Quando si parla di animali maltrattati, probabilmente a pochi viene in mente che anche i pesci soffrono. Una video-inchiesta, realizzata dall’organizzazione no-profit Essere Animali, ha messo in luce un’agghiacciante situazione, ovvero cosa accade ai pesci prima che arrivino sulle nostre tavole?
Attraverso delle telecamere nascoste, gli attivisti dell’organizzazione Essere Animali sono riusciti a documentare cosa accade negli allevamenti italiani di pesce. Il trattamento che la fauna ittica riceve non è diversa da quella riservata alla terreste; tuttavia, di cosa accada concretamente negli stabilimenti di preparazione e stoccaggio del pesce se ne parla pochissimo.
I pesci che maggiormente sarebbero sottoposti a questa tortura sono orate, branzini e trote poiché le più richieste dal mercato italiano. Le riprese sono state effettuate in grandi allevamenti del nord e centro Italia: stabilimenti capaci di rifornire la maggior parte dei supermercati della nazione.
La video-inchiesta mette in luce anche come il mercato alimentare sia cambiato nel corso degli anni. Oggi il pesce è un prodotto molto consumato, a tal punto che in Italia si è passati da un consumo procapite di 13 Kg nel 1980 a uno pari a 25 kg nel 2018. Questo significa che si è passati da un consumo globale di 18 milioni di tonnellate nel 1950 a uno pari a 104 milioni di tonnellate nel 2015.
Qui di seguito riportiamo la video-inchiesta effettuata dagli attivisti di Essere Animali, pubblicata su YouTube e sugli altri canali online dell’organizzazione:
I pesci provenienti da itticoltura, cioè da un allevamento intensivo, sono sottoposti a brutali passaggi. Le vasche in mare o sulla terraferma ospitano un numero variabile tra i cento e i trecento mila pesci. Un numero che cambia a seconda dell’età degli animali e della densità adottata dall’allevatore. Lo spazio a loro disponibile, dunque, è veramente limitato, soprattutto perché, per raggiungere il peso commerciale, qui ci passano circa 18 mesi.
Durante la fase di preparazione i pesci sono prelevati dalle vasche con reti molto grandi, provocando il soffocamento e il ferimento di quelli sottostanti. Il pesce è ammassato in grandi casse e cosparso di ghiaccio per una decina di minuti. Alcuni animali perdono la vita in questa fase, giacché l’acqua si impoverisce di ossigeno.
La fase più brutale è al centro di trasformazione. In alcuni stabilimenti i pesci ancora vivi ricevono una legatura tra branchie e coda come garanzia di freschezza. Altre aziende procedono a conficcare un’etichetta nel corpo con una pinzatrice.
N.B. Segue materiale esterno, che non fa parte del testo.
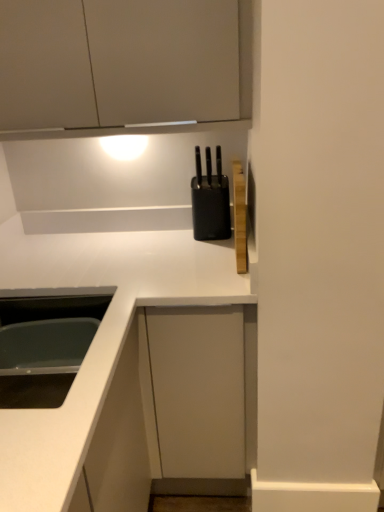
Where is `white glossy sink at lower left`? Image resolution: width=384 pixels, height=512 pixels. white glossy sink at lower left is located at coordinates (46, 342).

In the scene shown: From a real-world perspective, is matte gray cabinet at upper left beneath white glossy sink at lower left?

No.

You are a GUI agent. You are given a task and a screenshot of the screen. Output one action in this format:
    pyautogui.click(x=<x>, y=<y>)
    Task: Click on the sink below the matte gray cabinet at upper left (from a real-world perspective)
    This screenshot has height=512, width=384.
    Given the screenshot: What is the action you would take?
    pyautogui.click(x=46, y=342)

Does point (207, 80) come in front of point (22, 346)?

Yes, point (207, 80) is in front of point (22, 346).

Who is taller, white glossy countertop at center or white glossy sink at lower left?

With more height is white glossy countertop at center.

Measure the distance between white glossy countertop at center and white glossy sink at lower left.

They are 9.01 inches apart.

From a real-world perspective, which object rests below the other?

white glossy countertop at center is physically lower.

Does white glossy countertop at center appear on the left side of white glossy sink at lower left?

No, white glossy countertop at center is not to the left of white glossy sink at lower left.

From a real-world perspective, which object rests below the other?

In real-world perspective, white glossy countertop at center is lower.

From the image's perspective, between white glossy countertop at center and black plastic knife block at upper center, who is located below?

white glossy countertop at center, from the image's perspective.

Considering the relative sizes of white glossy countertop at center and black plastic knife block at upper center in the image provided, is white glossy countertop at center wider than black plastic knife block at upper center?

Correct, the width of white glossy countertop at center exceeds that of black plastic knife block at upper center.

Between point (24, 453) and point (218, 212), which one is positioned in front?

The point (24, 453) is closer to the camera.

From the image's perspective, between white glossy countertop at center and matte gray cabinet at upper left, who is located below?

white glossy countertop at center appears lower in the image.

Could you tell me if white glossy countertop at center is turned towards matte gray cabinet at upper left?

No, white glossy countertop at center is not oriented towards matte gray cabinet at upper left.

Between white glossy countertop at center and matte gray cabinet at upper left, which one is positioned in front?

matte gray cabinet at upper left is closer to the camera.

Is white glossy countertop at center taller or shorter than matte gray cabinet at upper left?

white glossy countertop at center is taller than matte gray cabinet at upper left.

Based on the photo, does black plastic knife block at upper center have a smaller size compared to matte gray cabinet at upper left?

Yes.

Which is more to the right, black plastic knife block at upper center or matte gray cabinet at upper left?

From the viewer's perspective, black plastic knife block at upper center appears more on the right side.

Find the location of `cabinetry that is on the left side of black plastic knife block at upper center`. cabinetry that is on the left side of black plastic knife block at upper center is located at coordinates (123, 66).

From the picture: Can we say black plastic knife block at upper center lies outside matte gray cabinet at upper left?

black plastic knife block at upper center lies outside matte gray cabinet at upper left's area.

Could you tell me if black plastic knife block at upper center is turned towards white glossy sink at lower left?

No.

Is black plastic knife block at upper center inside the boundaries of white glossy sink at lower left, or outside?

black plastic knife block at upper center cannot be found inside white glossy sink at lower left.

Between point (198, 205) and point (10, 296), which one is positioned in front?

Point (10, 296)

Between black plastic knife block at upper center and white glossy sink at lower left, which one has smaller size?

black plastic knife block at upper center.

Is white glossy sink at lower left thinner than black plastic knife block at upper center?

Incorrect, the width of white glossy sink at lower left is not less than that of black plastic knife block at upper center.

Is white glossy sink at lower left with black plastic knife block at upper center?

They are not placed beside each other.

In terms of height, does white glossy sink at lower left look taller or shorter compared to black plastic knife block at upper center?

In the image, white glossy sink at lower left appears to be shorter than black plastic knife block at upper center.

From the image's perspective, is white glossy sink at lower left under black plastic knife block at upper center?

Yes.

The image size is (384, 512). Find the location of `cabinetry behind the white glossy sink at lower left`. cabinetry behind the white glossy sink at lower left is located at coordinates (123, 66).

Locate an element on the screen. This screenshot has width=384, height=512. sink lying in front of the white glossy countertop at center is located at coordinates (46, 342).

Which object lies further to the anchor point black plastic knife block at upper center, white glossy sink at lower left or white glossy countertop at center?

The object further to black plastic knife block at upper center is white glossy sink at lower left.

When comparing their distances from white glossy countertop at center, does white glossy sink at lower left or matte gray cabinet at upper left seem closer?

Among the two, white glossy sink at lower left is located nearer to white glossy countertop at center.

When comparing their distances from matte gray cabinet at upper left, does white glossy sink at lower left or black plastic knife block at upper center seem further?

Among the two, white glossy sink at lower left is located further to matte gray cabinet at upper left.

From the image, which object appears to be nearer to matte gray cabinet at upper left, white glossy countertop at center or white glossy sink at lower left?

white glossy countertop at center is closer to matte gray cabinet at upper left.

Looking at the image, which one is located further to white glossy countertop at center, black plastic knife block at upper center or matte gray cabinet at upper left?

Based on the image, matte gray cabinet at upper left appears to be further to white glossy countertop at center.

Estimate the real-world distances between objects in this image. Which object is closer to white glossy countertop at center, matte gray cabinet at upper left or black plastic knife block at upper center?

Based on the image, black plastic knife block at upper center appears to be nearer to white glossy countertop at center.

Based on their spatial positions, is matte gray cabinet at upper left or white glossy sink at lower left further from black plastic knife block at upper center?

Based on the image, white glossy sink at lower left appears to be further to black plastic knife block at upper center.

Based on the photo, looking at the image, which one is located further to white glossy sink at lower left, black plastic knife block at upper center or white glossy countertop at center?

The object further to white glossy sink at lower left is black plastic knife block at upper center.

I want to click on sink between black plastic knife block at upper center and white glossy countertop at center in the up-down direction, so click(x=46, y=342).

Identify the location of appliance between matte gray cabinet at upper left and white glossy sink at lower left in the vertical direction. (210, 200).

You are a GUI agent. You are given a task and a screenshot of the screen. Output one action in this format:
    pyautogui.click(x=<x>, y=<y>)
    Task: Click on the sink between matte gray cabinet at upper left and white glossy countertop at center vertically
    This screenshot has height=512, width=384.
    Given the screenshot: What is the action you would take?
    pyautogui.click(x=46, y=342)

What are the coordinates of `appliance between matte gray cabinet at upper left and white glossy countertop at center in the vertical direction` in the screenshot? It's located at (210, 200).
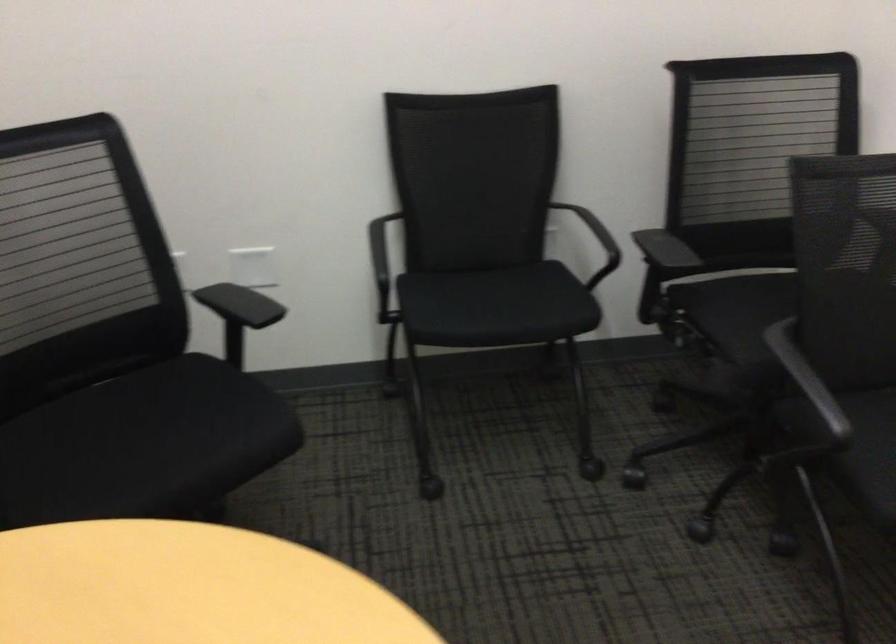
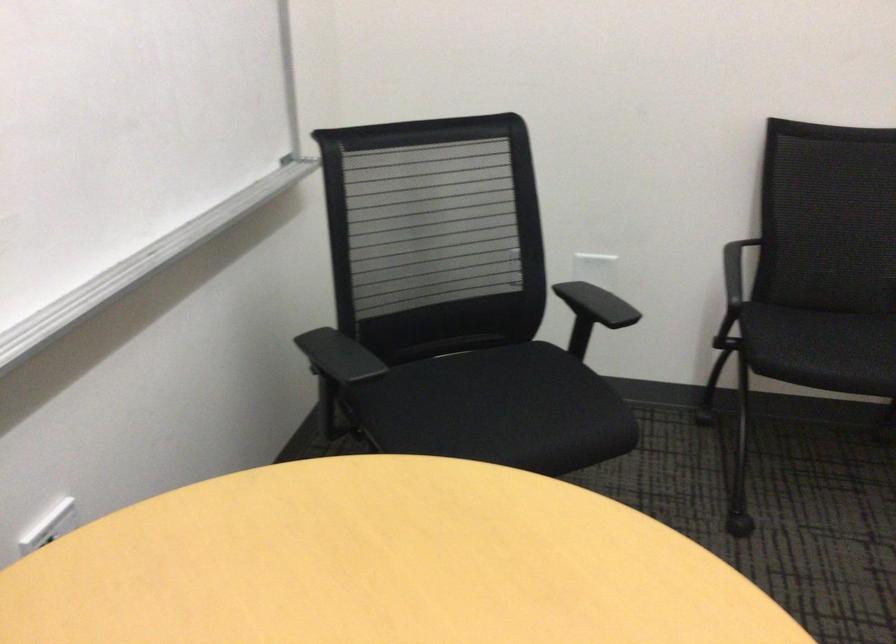
In the second image, find the point that corresponds to (x=247, y=303) in the first image.

(597, 304)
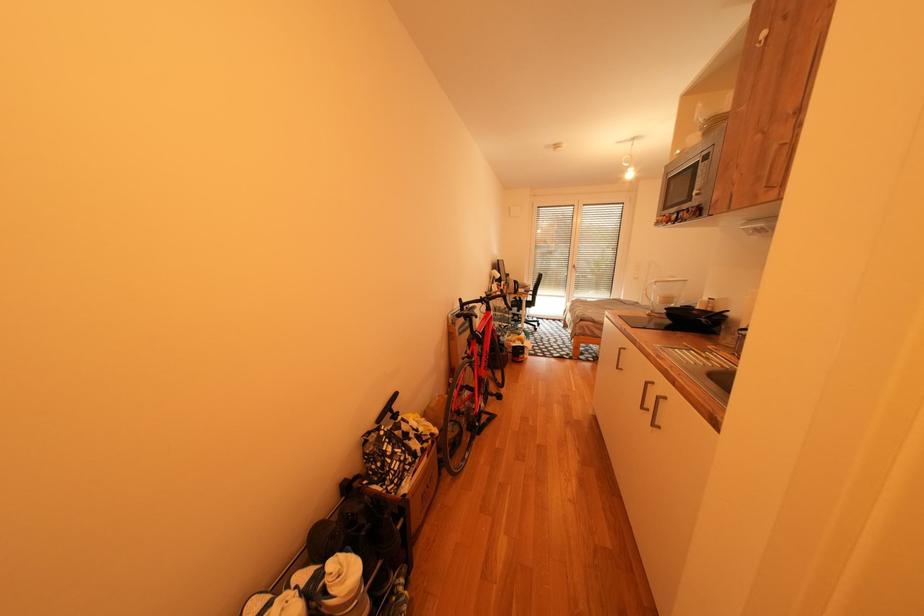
In altri ancora si lasciano i pesci a morire di asfissia oppure sono storditi e uccisi a colpi di bastone o sbattendoli contro un piano di acciaio.
Anche l’Organizzazione Internazionale per la Sanità Animale ha dichiarato che i pesci soffrono e che, in questo processo, la fauna ittica prova dolore. Proprio per questo, l’organizzazione Essere Animali ha lanciato una raccolta firme su change.org. Oltre 67 mila persone hanno già firmato.
L’obiettivo è chiedere alla Grande Distribuzione Organizzata di provvedere a risolvere queste problematiche. Questioni che sono state messa in luce anche da Efsa, Oie e Unione Europea.